Additionally, as mentioned earlier there is also variance associated with each inferred skill which reflects our statistical uncertainty in the estimation. An this uncertainty is (naturally) very high, due to the low number of fights each fighter has (unlike say chess, where the number of games can be in the thousands for a competitor). This is illustrated by the following chart, where we plot 95% confidence intervals around the mean for fighters often considered to be the top 3 of all time.As can be seen, the intervals are fairly wide and overlapping. What this means is that while Jones has the highest average skill given the match outcomes, we cannot conclude with absolute certainty that his skill level is above the other top ranked fighters, simply that it is likely to be the case. And indeed, a slight underperfomance in one of his fights (such a loss to Gustafsson) would have changed the rankings drastically, showing how fragile the ranking estimation actually is. This all boils down to the fact that since the number of fights of a typical competitor is fairly small and there is a lot of “luck” involved, small mistakes making large changes in the overall picture. And our model is well able to capture and quantify this uncertainty.

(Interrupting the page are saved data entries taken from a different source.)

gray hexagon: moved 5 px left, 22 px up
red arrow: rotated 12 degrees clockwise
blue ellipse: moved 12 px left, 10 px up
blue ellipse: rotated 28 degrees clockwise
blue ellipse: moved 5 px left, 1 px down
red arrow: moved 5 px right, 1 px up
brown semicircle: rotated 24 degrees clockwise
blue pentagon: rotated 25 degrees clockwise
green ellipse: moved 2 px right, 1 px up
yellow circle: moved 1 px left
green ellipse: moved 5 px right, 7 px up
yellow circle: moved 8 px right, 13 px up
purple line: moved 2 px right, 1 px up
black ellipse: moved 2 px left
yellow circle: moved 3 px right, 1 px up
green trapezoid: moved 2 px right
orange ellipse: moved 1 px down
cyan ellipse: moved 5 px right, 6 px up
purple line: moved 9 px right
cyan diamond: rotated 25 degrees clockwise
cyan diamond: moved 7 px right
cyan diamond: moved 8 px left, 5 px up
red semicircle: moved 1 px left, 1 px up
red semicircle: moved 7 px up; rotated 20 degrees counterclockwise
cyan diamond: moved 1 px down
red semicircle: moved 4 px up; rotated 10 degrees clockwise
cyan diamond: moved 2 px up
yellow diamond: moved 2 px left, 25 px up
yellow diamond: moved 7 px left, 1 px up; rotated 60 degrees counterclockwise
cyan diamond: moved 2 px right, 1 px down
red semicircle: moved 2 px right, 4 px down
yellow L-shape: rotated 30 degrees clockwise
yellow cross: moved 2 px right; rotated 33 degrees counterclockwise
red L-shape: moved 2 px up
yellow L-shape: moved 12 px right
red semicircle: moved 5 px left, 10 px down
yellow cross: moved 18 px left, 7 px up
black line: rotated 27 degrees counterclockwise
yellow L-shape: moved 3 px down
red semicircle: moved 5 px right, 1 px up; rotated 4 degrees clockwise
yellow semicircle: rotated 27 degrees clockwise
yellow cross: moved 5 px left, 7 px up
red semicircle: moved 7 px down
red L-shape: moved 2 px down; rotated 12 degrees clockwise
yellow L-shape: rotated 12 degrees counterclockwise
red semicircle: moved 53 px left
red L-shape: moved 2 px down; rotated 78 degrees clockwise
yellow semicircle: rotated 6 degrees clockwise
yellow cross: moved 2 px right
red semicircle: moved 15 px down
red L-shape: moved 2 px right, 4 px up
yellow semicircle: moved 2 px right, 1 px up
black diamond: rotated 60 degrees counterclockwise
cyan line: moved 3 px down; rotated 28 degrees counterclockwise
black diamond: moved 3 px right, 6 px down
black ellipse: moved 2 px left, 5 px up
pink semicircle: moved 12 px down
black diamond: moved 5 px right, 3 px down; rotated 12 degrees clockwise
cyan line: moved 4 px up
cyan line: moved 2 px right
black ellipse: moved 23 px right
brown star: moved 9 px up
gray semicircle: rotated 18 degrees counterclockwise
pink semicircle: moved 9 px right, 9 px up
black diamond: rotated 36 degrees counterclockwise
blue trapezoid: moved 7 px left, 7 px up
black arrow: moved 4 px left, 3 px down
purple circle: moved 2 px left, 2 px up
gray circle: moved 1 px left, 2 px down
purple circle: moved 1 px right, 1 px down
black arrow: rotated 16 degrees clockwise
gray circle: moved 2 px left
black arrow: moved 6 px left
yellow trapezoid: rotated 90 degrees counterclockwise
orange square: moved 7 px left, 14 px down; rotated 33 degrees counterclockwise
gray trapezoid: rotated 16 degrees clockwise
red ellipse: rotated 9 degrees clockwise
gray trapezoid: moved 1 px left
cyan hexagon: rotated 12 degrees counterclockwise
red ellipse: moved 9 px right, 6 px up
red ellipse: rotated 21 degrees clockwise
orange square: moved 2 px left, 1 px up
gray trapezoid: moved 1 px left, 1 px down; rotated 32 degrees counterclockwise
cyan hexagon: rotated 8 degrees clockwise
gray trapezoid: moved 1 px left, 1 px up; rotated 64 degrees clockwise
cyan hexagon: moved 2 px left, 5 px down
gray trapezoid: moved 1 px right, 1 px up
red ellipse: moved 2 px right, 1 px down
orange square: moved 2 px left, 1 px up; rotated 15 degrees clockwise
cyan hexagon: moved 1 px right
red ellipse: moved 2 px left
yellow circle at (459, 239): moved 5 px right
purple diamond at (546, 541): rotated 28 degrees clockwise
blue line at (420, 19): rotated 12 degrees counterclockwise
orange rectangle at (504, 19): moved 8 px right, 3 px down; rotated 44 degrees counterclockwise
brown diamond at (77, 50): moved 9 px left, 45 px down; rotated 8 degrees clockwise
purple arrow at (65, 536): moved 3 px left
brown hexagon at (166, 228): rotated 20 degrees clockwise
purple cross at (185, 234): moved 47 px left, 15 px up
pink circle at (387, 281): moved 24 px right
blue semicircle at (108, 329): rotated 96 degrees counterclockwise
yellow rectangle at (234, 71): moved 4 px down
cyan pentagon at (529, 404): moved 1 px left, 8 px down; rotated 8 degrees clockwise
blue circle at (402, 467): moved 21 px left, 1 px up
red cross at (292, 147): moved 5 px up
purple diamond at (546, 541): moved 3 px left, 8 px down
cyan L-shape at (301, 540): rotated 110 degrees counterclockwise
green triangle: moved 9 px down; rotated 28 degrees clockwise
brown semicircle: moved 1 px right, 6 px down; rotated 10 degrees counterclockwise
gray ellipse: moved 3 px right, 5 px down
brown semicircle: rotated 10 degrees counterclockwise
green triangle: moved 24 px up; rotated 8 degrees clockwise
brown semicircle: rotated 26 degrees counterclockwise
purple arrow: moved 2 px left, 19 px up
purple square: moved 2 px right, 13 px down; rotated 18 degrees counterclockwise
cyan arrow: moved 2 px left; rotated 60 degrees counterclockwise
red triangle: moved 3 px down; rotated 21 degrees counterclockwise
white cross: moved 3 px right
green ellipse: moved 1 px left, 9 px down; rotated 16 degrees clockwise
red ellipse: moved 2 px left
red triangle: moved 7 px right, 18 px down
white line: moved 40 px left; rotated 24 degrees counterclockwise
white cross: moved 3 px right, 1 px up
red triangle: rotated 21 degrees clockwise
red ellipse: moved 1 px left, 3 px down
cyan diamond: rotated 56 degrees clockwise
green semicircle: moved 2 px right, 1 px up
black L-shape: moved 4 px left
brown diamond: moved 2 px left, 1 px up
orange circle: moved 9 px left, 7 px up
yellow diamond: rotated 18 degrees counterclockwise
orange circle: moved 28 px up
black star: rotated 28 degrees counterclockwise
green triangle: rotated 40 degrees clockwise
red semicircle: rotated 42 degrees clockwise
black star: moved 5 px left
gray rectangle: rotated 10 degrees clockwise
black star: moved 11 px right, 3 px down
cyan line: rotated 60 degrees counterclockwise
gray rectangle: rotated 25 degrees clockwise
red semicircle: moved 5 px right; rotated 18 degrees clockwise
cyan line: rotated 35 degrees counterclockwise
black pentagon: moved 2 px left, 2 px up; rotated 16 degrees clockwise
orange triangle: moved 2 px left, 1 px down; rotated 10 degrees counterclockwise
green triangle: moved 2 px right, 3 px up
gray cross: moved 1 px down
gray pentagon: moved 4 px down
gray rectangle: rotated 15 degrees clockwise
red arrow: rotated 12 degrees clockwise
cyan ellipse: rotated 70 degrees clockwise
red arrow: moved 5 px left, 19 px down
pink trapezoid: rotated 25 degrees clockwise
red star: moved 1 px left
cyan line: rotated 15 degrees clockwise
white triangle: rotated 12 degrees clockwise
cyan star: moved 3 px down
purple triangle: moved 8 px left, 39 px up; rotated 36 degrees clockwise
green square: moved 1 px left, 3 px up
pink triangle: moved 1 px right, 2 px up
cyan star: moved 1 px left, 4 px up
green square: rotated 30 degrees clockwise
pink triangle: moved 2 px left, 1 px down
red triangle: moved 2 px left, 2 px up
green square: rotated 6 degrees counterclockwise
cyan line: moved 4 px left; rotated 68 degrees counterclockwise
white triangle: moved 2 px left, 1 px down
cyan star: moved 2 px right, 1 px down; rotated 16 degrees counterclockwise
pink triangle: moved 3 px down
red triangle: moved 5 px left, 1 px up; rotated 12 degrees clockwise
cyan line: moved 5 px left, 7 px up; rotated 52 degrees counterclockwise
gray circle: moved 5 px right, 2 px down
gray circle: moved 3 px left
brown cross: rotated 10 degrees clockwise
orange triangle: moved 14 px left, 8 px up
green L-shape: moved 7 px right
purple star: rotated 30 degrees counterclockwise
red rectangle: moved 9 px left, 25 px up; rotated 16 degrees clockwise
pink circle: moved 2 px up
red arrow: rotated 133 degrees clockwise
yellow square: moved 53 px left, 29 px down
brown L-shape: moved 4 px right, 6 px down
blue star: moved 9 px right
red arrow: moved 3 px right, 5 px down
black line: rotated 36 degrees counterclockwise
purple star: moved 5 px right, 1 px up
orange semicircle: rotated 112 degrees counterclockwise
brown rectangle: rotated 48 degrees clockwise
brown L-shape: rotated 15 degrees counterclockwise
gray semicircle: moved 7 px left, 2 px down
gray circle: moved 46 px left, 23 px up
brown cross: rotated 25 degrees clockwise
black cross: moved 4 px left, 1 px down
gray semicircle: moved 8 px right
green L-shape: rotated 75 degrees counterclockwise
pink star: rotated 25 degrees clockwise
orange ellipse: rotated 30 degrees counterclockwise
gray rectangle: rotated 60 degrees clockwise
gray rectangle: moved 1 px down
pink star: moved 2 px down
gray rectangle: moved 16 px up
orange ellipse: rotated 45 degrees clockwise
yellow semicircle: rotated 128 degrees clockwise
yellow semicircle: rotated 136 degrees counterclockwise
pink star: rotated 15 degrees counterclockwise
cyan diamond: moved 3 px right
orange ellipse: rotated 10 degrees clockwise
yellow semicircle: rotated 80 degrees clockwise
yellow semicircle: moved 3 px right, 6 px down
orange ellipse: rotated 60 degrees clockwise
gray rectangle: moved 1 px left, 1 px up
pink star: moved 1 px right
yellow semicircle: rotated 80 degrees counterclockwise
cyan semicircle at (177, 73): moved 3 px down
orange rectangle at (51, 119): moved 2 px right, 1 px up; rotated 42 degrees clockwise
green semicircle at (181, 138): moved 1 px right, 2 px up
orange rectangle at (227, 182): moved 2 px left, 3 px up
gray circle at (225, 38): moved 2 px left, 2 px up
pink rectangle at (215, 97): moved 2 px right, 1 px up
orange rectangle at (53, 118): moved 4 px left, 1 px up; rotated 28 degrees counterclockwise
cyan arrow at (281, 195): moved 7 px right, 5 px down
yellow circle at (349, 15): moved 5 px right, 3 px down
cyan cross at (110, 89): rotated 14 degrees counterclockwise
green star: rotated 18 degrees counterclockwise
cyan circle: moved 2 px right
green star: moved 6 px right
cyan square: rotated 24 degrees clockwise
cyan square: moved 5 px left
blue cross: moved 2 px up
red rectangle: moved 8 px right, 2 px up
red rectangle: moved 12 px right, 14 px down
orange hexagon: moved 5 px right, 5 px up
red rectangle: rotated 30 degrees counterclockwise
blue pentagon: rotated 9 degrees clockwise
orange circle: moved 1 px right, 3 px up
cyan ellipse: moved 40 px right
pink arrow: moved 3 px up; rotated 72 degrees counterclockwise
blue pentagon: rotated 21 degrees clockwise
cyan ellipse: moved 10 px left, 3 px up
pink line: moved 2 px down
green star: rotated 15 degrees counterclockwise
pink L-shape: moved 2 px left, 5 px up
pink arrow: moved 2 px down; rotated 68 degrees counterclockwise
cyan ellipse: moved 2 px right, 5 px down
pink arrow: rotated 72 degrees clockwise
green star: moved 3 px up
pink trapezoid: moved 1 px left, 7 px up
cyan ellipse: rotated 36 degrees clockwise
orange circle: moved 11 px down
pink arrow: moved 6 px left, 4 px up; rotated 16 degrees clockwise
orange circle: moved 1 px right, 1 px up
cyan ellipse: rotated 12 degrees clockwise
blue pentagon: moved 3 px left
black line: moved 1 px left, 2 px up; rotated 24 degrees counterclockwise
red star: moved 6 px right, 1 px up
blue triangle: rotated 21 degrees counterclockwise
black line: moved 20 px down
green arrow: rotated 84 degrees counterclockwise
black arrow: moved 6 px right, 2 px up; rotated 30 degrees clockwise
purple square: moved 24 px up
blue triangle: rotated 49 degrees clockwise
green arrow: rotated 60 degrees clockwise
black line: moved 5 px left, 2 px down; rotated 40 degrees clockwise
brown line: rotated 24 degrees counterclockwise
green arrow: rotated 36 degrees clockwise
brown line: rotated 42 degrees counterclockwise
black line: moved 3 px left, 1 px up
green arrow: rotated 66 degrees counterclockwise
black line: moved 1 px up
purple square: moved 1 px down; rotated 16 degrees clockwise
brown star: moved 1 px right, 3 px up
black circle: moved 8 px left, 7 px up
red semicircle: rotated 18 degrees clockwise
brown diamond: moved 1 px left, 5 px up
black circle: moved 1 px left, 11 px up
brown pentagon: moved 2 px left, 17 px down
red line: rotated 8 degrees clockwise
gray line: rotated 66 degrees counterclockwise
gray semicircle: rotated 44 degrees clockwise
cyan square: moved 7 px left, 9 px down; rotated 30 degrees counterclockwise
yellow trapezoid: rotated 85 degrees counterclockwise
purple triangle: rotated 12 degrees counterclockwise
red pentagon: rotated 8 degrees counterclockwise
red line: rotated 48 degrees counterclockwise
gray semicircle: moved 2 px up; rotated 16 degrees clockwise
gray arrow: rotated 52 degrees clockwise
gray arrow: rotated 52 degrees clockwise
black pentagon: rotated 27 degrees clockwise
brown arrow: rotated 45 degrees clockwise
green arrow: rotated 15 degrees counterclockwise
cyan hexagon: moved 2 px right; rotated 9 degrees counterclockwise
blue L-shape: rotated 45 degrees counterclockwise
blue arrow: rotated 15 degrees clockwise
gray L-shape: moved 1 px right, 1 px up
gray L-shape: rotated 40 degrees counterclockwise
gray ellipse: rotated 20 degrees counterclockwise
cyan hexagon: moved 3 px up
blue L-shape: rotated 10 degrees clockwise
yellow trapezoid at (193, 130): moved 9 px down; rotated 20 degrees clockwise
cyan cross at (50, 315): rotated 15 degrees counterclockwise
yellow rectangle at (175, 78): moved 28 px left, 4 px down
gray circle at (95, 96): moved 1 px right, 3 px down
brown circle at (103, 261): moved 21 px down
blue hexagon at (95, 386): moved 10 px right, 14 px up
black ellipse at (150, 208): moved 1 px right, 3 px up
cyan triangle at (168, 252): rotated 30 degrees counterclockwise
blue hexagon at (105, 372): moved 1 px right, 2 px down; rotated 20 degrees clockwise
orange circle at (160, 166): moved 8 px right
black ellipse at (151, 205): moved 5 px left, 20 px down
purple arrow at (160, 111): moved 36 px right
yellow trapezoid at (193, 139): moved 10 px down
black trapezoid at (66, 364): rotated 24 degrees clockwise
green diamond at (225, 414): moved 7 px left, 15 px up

Where is Demetrious Johsnon?
Many consider the long-reigning flyweight champion Demetrious Johnson to be among the all time best, so him not being in top 10 statstically is somewhat surprising. Looking at the data further, the main reason for this seems to be overall competition, which surprisingly seems slightly weaker in the division. For example, his oppponents’ and their opponents’ combined win percentage is 62.9%. For comparison Chris Weidman’s opponents and their opponents win ratio is 64.6%, for McGregor it is 64.1% . This translates to Demetrious’s opponents ranking be on average lower than the opponents of the fighters in the top 10, in turn translating to his score being lower.
Summary
Bayesian inference provides an excellent toolset for inferring hidden parameters in the data, especially when the amount of data to draw conclusions on is small. As a result it is especially useful in a setting such as reasoning about the skill levels of top MMA competitors. Based on the available data, Jon Jones is the best ever from a statistical perspective. But it has to be kept in mind that the variance (uncertainty) in the estimates is very high and small changes in the data, such as one win or loss, can significantly alter the rankings. And this reflects the real world intuition well: a loss or two can easily change the perception of the fighter in the list of all time greats.
The code for the model to replicate the results or develop it further can be found at Github.